Why a Booktrail?
Such an unusual yet very satisfying book that reveals more questions that it answers. The journey across the Nile, Congo, Uganda etc is only the start for the real journey is the moral one the characters take.
Such an unusual yet very satisfying book that reveals more questions that it answers. The journey across the Nile, Congo, Uganda etc is only the start for the real journey is the moral one the characters take.
The story of two lost souls – Azalea Lewis, a foundling child discovered at a travelling fair in Cornwall and Thomas Post who looks for patterns in a haphazard world.

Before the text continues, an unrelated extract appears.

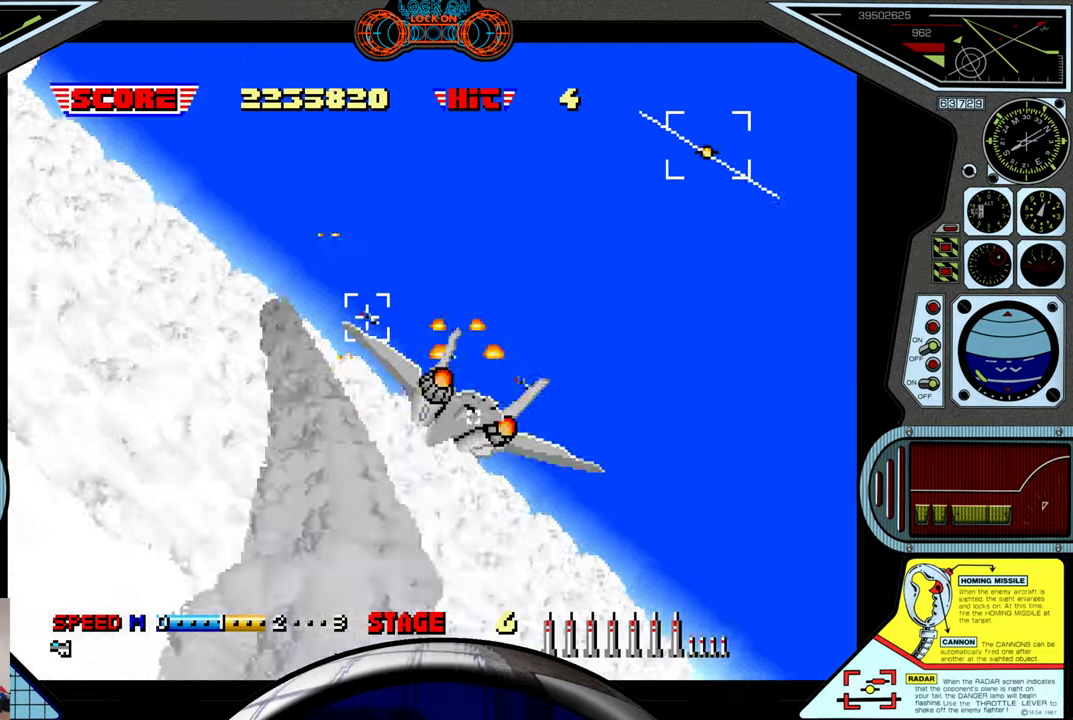
{"buttons": ["A"], "left_stick": "up-right", "events": [[383, "left_stick", "up-right"]]}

As you might expect, it’s a very quirky tale – philosopher who prides himself on being a great authority on the subject of coincidences and the girl who thinks her life is nothing but a series of them. but when Azalea questions whether coincidence and fate are the same thing then this is when the story really gets interesting. For what is fate? Can she explain to Post what she means? Can Post show her what he sees? Who is right? And what is the chance of them agreeing?
Fate, dear reader, is quite literally in your hands with this book
The book starts in Cornwall at the Cornish fair, where Azalea is found and then adopted before ending up in Africa, where she soon becomes involved in the horrible and devastating civil wars. Once in England she meets a university lecturer who specialises in Coincidences.
Azalea’s childhood, and the time she spent in Uganda is the most brutally evoked part of the story we think. But this is not a story of Africa but rather being a story about Africa.
Wherever you go and wherever you travel, the story is an attempt to find non-randomness in a random world. Is there a God pulling strings like a puppet master in the sky? Is anything we do determined at birth? Is there such a thing as fate?
Is free will when living and travelling really just an illusion?